Copy out the text read from each of the items below word for word, line by line. Leave the pictures out of your answer.

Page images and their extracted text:

__________________________________________________

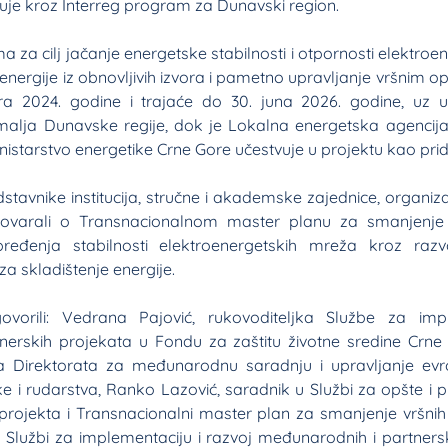
lizuje kroz Interreg program za Dunavski region.
 za cilj jačanje energetske stabilnosti i otpornosti elektro
nergije iz obnovljivih izvora i pametno upravljanje vršnim o
ra 2024. godine i trajaće do 30. juna 2026. godine, uz u
emalja Dunavske regije, dok je Lokalna energetska agencija
inistarstvo energetike Crne Gore učestvuje u projektu kao prid
tavnike institucija, stručne i akademske zajednice, organizac
govarali o Transnacionalnom master planu za smanjenje 
đenja stabilnosti elektroenergetskih mreža kroz razvo
 za skladištenje energije.
orili: Vedrana Pajović, rukovoditeljka Službe za impl
erskih projekata u Fondu za zaštitu životne sredine Crne
ca Direktorata za međunarodnu saradnju i upravljanje ev
ke i rudarstva, Ranko Lazović, saradnik u Službi za opšte i p
 projekta i Transnacionalni master plan za smanjenje vršni
 Službi za implementaciju i razvoj međunarodnih i partnersk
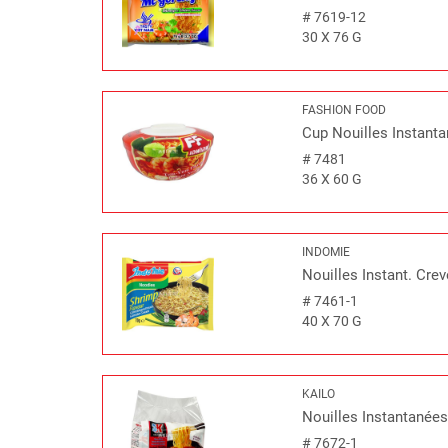
#
7619-12
30 X 76 G
FASHION FOOD
Cup Nouilles Instan
#
7481
36 X 60 G
INDOMIE
Nouilles Instant. Crev
#
7461-1
40 X 70 G
KAILO
Nouilles Instantanée
#
7672-1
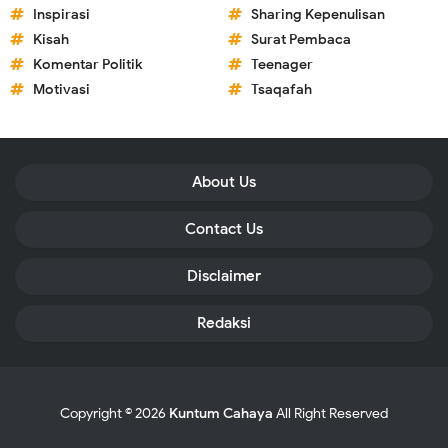
Inspirasi
Sharing Kepenulisan
Kisah
Surat Pembaca
Komentar Politik
Teenager
Motivasi
Tsaqafah
About Us
Contact Us
Disclaimer
Redaksi
Copyright ©
2026
Kuntum Cahaya
All Right Reserved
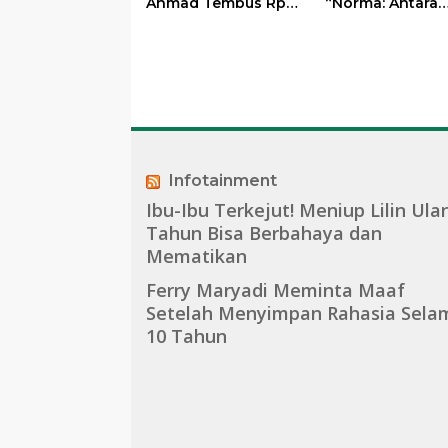
Ahmad Tembus Rp 1
“Norma: Antara
Triliun, Ini
Mertua dan
Rinciannya!
Menantu” Tuai
Pujian
Infotainment
Ibu-Ibu Terkejut! Meniup Lilin Ula
Tahun Bisa Berbahaya dan
Mematikan
Ferry Maryadi Meminta Maaf
Setelah Menyimpan Rahasia Sela
10 Tahun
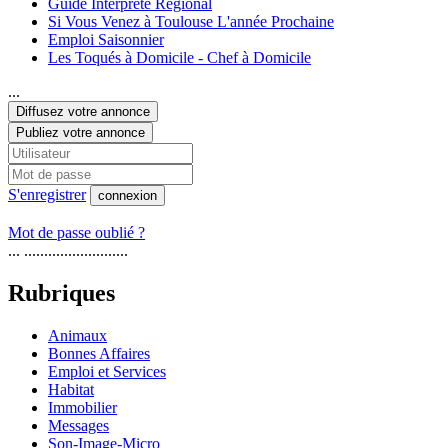
Guide Interprète Régional
Si Vous Venez à Toulouse L'année Prochaine
Emploi Saisonnier
Les Toqués à Domicile - Chef à Domicile
...
Diffusez votre annonce
Publiez votre annonce
S'enregistrer
connexion
Mot de passe oublié ?
... ..........................
Rubriques
Animaux
Bonnes Affaires
Emploi et Services
Habitat
Immobilier
Messages
Son-Image-Micro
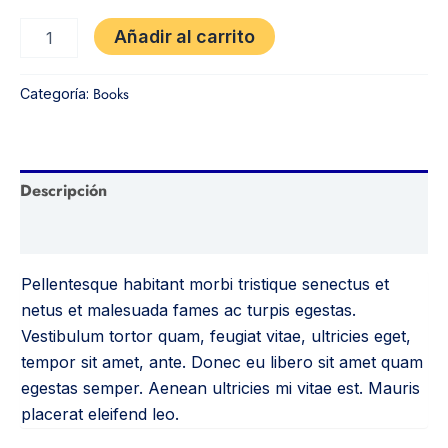
Añadir al carrito
Books
Categoría:
Descripción
Valoraciones (0)
Pellentesque habitant morbi tristique senectus et
netus et malesuada fames ac turpis egestas.
Vestibulum tortor quam, feugiat vitae, ultricies eget,
tempor sit amet, ante. Donec eu libero sit amet quam
egestas semper. Aenean ultricies mi vitae est. Mauris
placerat eleifend leo.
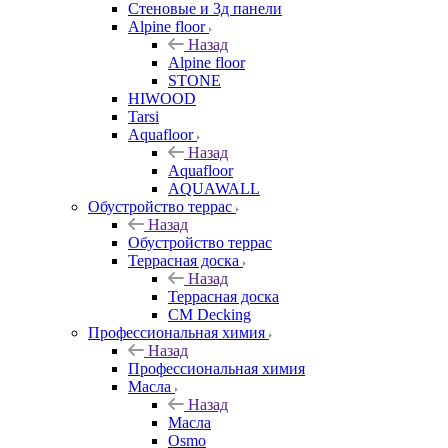
Стеновые и 3д панели
Alpine floor
Назад
Alpine floor
STONE
HIWOOD
Tarsi
Aquafloor
Назад
Aquafloor
AQUAWALL
Обустройство террас
Назад
Обустройство террас
Террасная доска
Назад
Террасная доска
CM Decking
Профессиональная химия
Назад
Профессиональная химия
Масла
Назад
Масла
Osmo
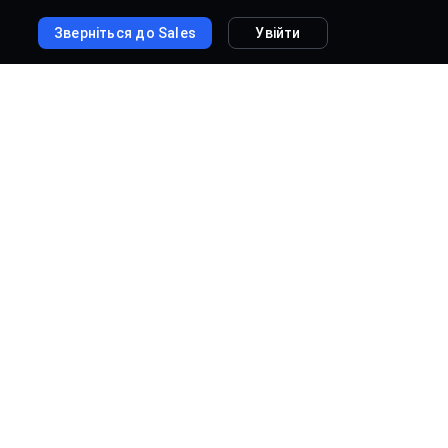
Зверніться до Sales
Увійти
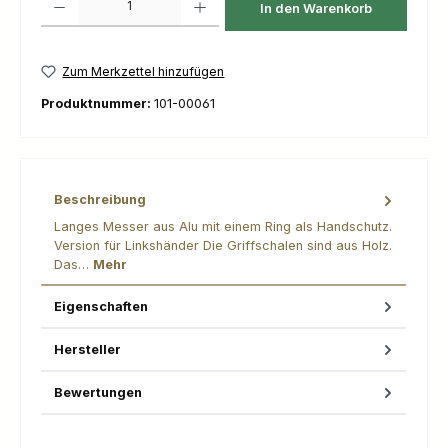
In den Warenkorb
Zum Merkzettel hinzufügen
Produktnummer:
101-00061
Beschreibung
Langes Messer aus Alu mit einem Ring als Handschutz.
Version für Linkshänder Die Griffschalen sind aus Holz.
Das…
Mehr
Eigenschaften
Hersteller
Bewertungen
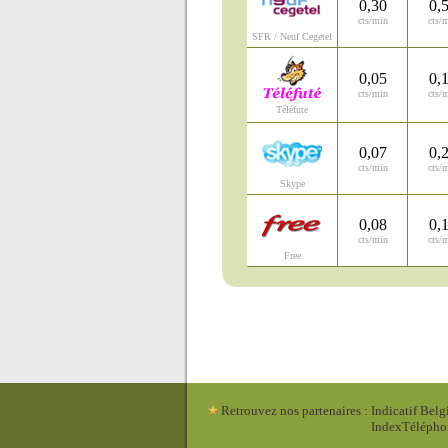
0,30
0,
cts/min
cts/
SFR / Neuf Cegetel
0,05
0,
cts/min
cts/
Téléfute
0,07
0,
cts/min
cts/
Skype
0,08
0,
cts/min
cts/
Free
Retrouvez nos partenaires
:
Indicatif Belg
IndexTéléph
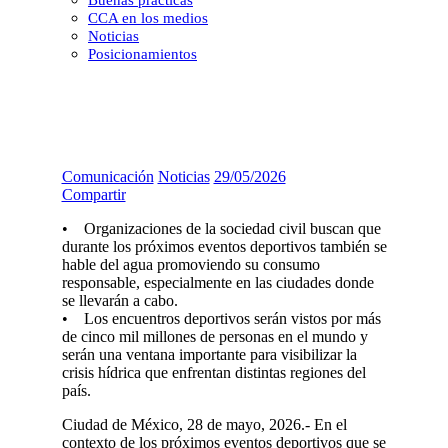
Buenas prácticas
CCA en los medios
Noticias
Posicionamientos
Comunicación
Noticias
29/05/2026
Compartir
• Organizaciones de la sociedad civil buscan que
durante los próximos eventos deportivos también se
hable del agua promoviendo su consumo
responsable, especialmente en las ciudades donde
se llevarán a cabo.
• Los encuentros deportivos serán vistos por más
de cinco mil millones de personas en el mundo y
serán una ventana importante para visibilizar la
crisis hídrica que enfrentan distintas regiones del
país.
Ciudad de México, 28 de mayo, 2026.- En el
contexto de los próximos eventos deportivos que se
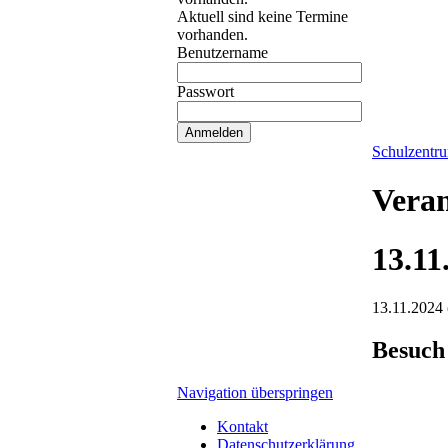
Aktuell sind keine Termine
vorhanden.
Benutzername
Passwort
Schulzentr
Veran
13.11
13.11.2024
Besuch
Navigation überspringen
Kontakt
Datenschutzerklärung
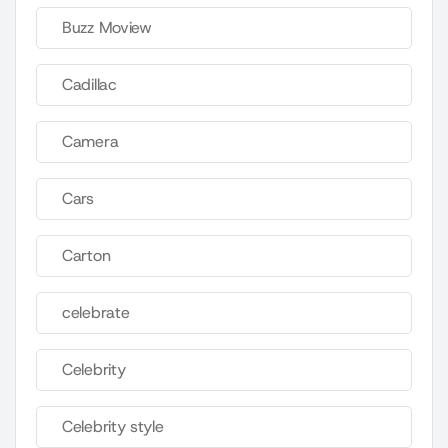
Buzz Moview
Cadillac
Camera
Cars
Carton
celebrate
Celebrity
Celebrity style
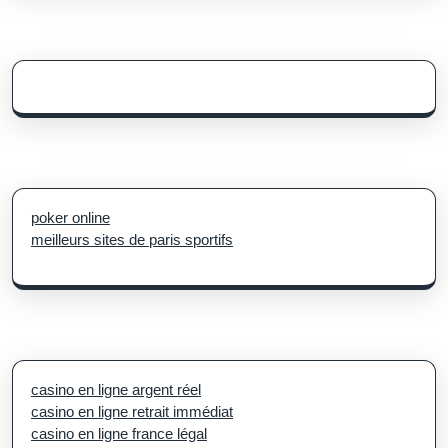
poker online
meilleurs sites de paris sportifs
casino en ligne argent réel
casino en ligne retrait immédiat
casino en ligne france légal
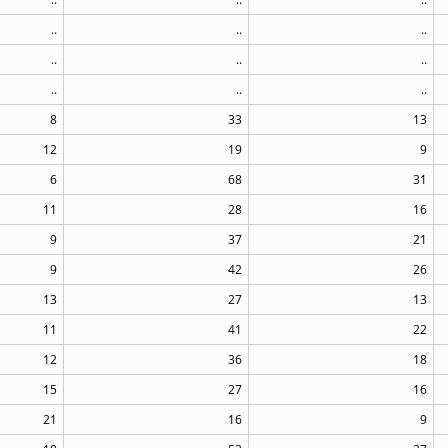
..
..
..
..
..
..
..
..
..
8
33
13
12
19
9
6
68
31
11
28
16
9
37
21
9
42
26
13
27
13
11
41
22
12
36
18
15
27
16
21
16
9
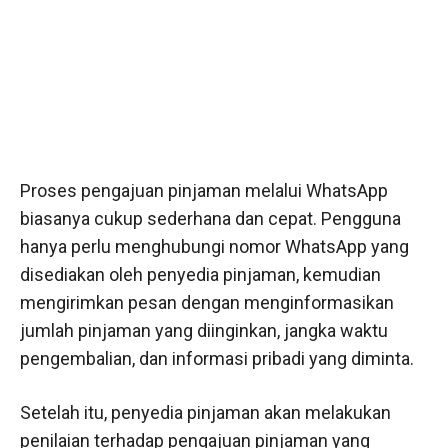
Proses pengajuan pinjaman melalui WhatsApp
biasanya cukup sederhana dan cepat. Pengguna
hanya perlu menghubungi nomor WhatsApp yang
disediakan oleh penyedia pinjaman, kemudian
mengirimkan pesan dengan menginformasikan
jumlah pinjaman yang diinginkan, jangka waktu
pengembalian, dan informasi pribadi yang diminta.
Setelah itu, penyedia pinjaman akan melakukan
penilaian terhadap pengajuan pinjaman yang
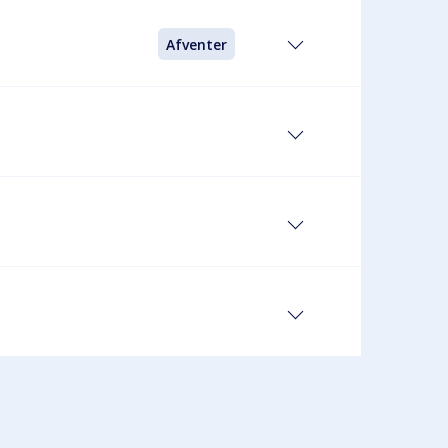
Afventer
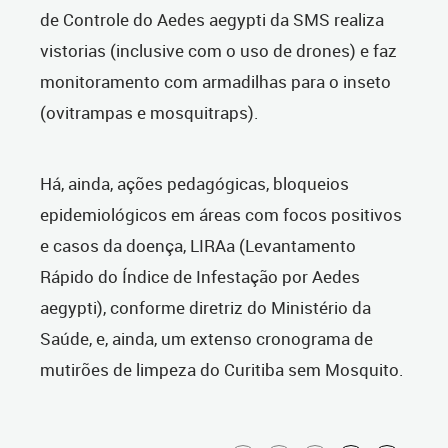
de Controle do Aedes aegypti da SMS realiza
vistorias (inclusive com o uso de drones) e faz
monitoramento com armadilhas para o inseto
(ovitrampas e mosquitraps).
Há, ainda, ações pedagógicas, bloqueios
epidemiológicos em áreas com focos positivos
e casos da doença, LIRAa (Levantamento
Rápido do Índice de Infestação por Aedes
aegypti), conforme diretriz do Ministério da
Saúde, e, ainda, um extenso cronograma de
mutirões de limpeza do Curitiba sem Mosquito.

__________________________________________________

» **PROBLEM SOLUTION**
lizuje kroz Interreg program za Dunavski region.
 za cilj jačanje energetske stabilnosti i otpornosti elektro
nergije iz obnovljivih izvora i pametno upravljanje vršnim o
ra 2024. godine i trajaće do 30. juna 2026. godine, uz u
emalja Dunavske regije, dok je Lokalna energetska agencija
inistarstvo energetike Crne Gore učestvuje u projektu kao prid
tavnike institucija, stručne i akademske zajednice, organizac
govarali o Transnacionalnom master planu za smanjenje 
đenja stabilnosti elektroenergetskih mreža kroz razvo
 za skladištenje energije.
orili: Vedrana Pajović, rukovoditeljka Službe za impl
erskih projekata u Fondu za zaštitu životne sredine Crne
ca Direktorata za međunarodnu saradnju i upravljanje ev
ke i rudarstva, Ranko Lazović, saradnik u Službi za opšte i p
 projekta i Transnacionalni master plan za smanjenje vršni
 Službi za implementaciju i razvoj međunarodnih i partnersk
#
7619-12
30 X 76 G
FASHION FOOD
Cup Nouilles Instan
#
7481
36 X 60 G
INDOMIE
Nouilles Instant. Crev
#
7461-1
40 X 70 G
KAILO
Nouilles Instantanée
#
7672-1
Inspirasi
Sharing Kepenulisan
Kisah
Surat Pembaca
Komentar Politik
Teenager
Motivasi
Tsaqafah
About Us
Contact Us
Disclaimer
Redaksi
Copyright ©
2026
Kuntum Cahaya
All Right Reserved
Ahmad Tembus Rp 1
“Norma: Antara
Triliun, Ini
Mertua dan
Rinciannya!
Menantu” Tuai
Pujian
Infotainment
Ibu-Ibu Terkejut! Meniup Lilin Ula
Tahun Bisa Berbahaya dan
Mematikan
Ferry Maryadi Meminta Maaf
Setelah Menyimpan Rahasia Sela
10 Tahun
Guide Interprète Régional
Si Vous Venez à Toulouse L'année Prochaine
Emploi Saisonnier
Les Toqués à Domicile - Chef à Domicile
...
Diffusez votre annonce
Publiez votre annonce
S'enregistrer
connexion
Mot de passe oublié ?
... ..........................
Rubriques
Animaux
Bonnes Affaires
Emploi et Services
Habitat
Immobilier
Messages
Son-Image-Micro
Añadir al carrito
Books
Categoría:
Descripción
Valoraciones (0)
Pellentesque habitant morbi tristique senectus et
netus et malesuada fames ac turpis egestas.
Vestibulum tortor quam, feugiat vitae, ultricies eget,
tempor sit amet, ante. Donec eu libero sit amet quam
egestas semper. Aenean ultricies mi vitae est. Mauris
placerat eleifend leo.
Стеновые и 3д панели
Alpine floor
Назад
Alpine floor
STONE
HIWOOD
Tarsi
Aquafloor
Назад
Aquafloor
AQUAWALL
Обустройство террас
Назад
Обустройство террас
Террасная доска
Назад
Террасная доска
CM Decking
Профессиональная химия
Назад
Профессиональная химия
Масла
Назад
Масла
Osmo
Зверніться до Sales
Увійти
In den Warenkorb
Zum Merkzettel hinzufügen
Produktnummer:
101-00061
Beschreibung
Langes Messer aus Alu mit einem Ring als Handschutz.
Version für Linkshänder Die Griffschalen sind aus Holz.
Das…
Mehr
Eigenschaften
Hersteller
Bewertungen
0,30
0,
cts/min
cts/
SFR / Neuf Cegetel
0,05
0,
cts/min
cts/
Téléfute
0,07
0,
cts/min
cts/
Skype
0,08
0,
cts/min
cts/
Free
Retrouvez nos partenaires
:
Indicatif Belg
IndexTéléph
Buenas prácticas
CCA en los medios
Noticias
Posicionamientos
Comunicación
Noticias
29/05/2026
Compartir
• Organizaciones de la sociedad civil buscan que
durante los próximos eventos deportivos también se
hable del agua promoviendo su consumo
responsable, especialmente en las ciudades donde
se llevarán a cabo.
• Los encuentros deportivos serán vistos por más
de cinco mil millones de personas en el mundo y
serán una ventana importante para visibilizar la
crisis hídrica que enfrentan distintas regiones del
país.
Ciudad de México, 28 de mayo, 2026.- En el
contexto de los próximos eventos deportivos que se
Aktuell sind keine Termine
vorhanden.
Benutzername
Passwort
Schulzentr
Veran
13.11
13.11.2024
Besuch
Navigation überspringen
Kontakt
Datenschutzerklärung
Buzz Moview
Cadillac
Camera
Cars
Carton
celebrate
Celebrity
Celebrity style
poker online
meilleurs sites de paris sportifs
casino en ligne argent réel
casino en ligne retrait immédiat
casino en ligne france légal
..
..
..
..
..
..
..
..
..
8
33
13
12
19
9
6
68
31
11
28
16
9
37
21
9
42
26
13
27
13
11
41
22
12
36
18
15
27
16
21
16
9
Proses pengajuan pinjaman melalui WhatsApp
biasanya cukup sederhana dan cepat. Pengguna
hanya perlu menghubungi nomor WhatsApp yang
disediakan oleh penyedia pinjaman, kemudian
mengirimkan pesan dengan menginformasikan
jumlah pinjaman yang diinginkan, jangka waktu
pengembalian, dan informasi pribadi yang diminta.
Setelah itu, penyedia pinjaman akan melakukan
penilaian terhadap pengajuan pinjaman yang
Afventer
de Controle do Aedes aegypti da SMS realiza
vistorias (inclusive com o uso de drones) e faz
monitoramento com armadilhas para o inseto
(ovitrampas e mosquitraps).
Há, ainda, ações pedagógicas, bloqueios
epidemiológicos em áreas com focos positivos
e casos da doença, LIRAa (Levantamento
Rápido do Índice de Infestação por Aedes
aegypti), conforme diretriz do Ministério da
Saúde, e, ainda, um extenso cronograma de
mutirões de limpeza do Curitiba sem Mosquito.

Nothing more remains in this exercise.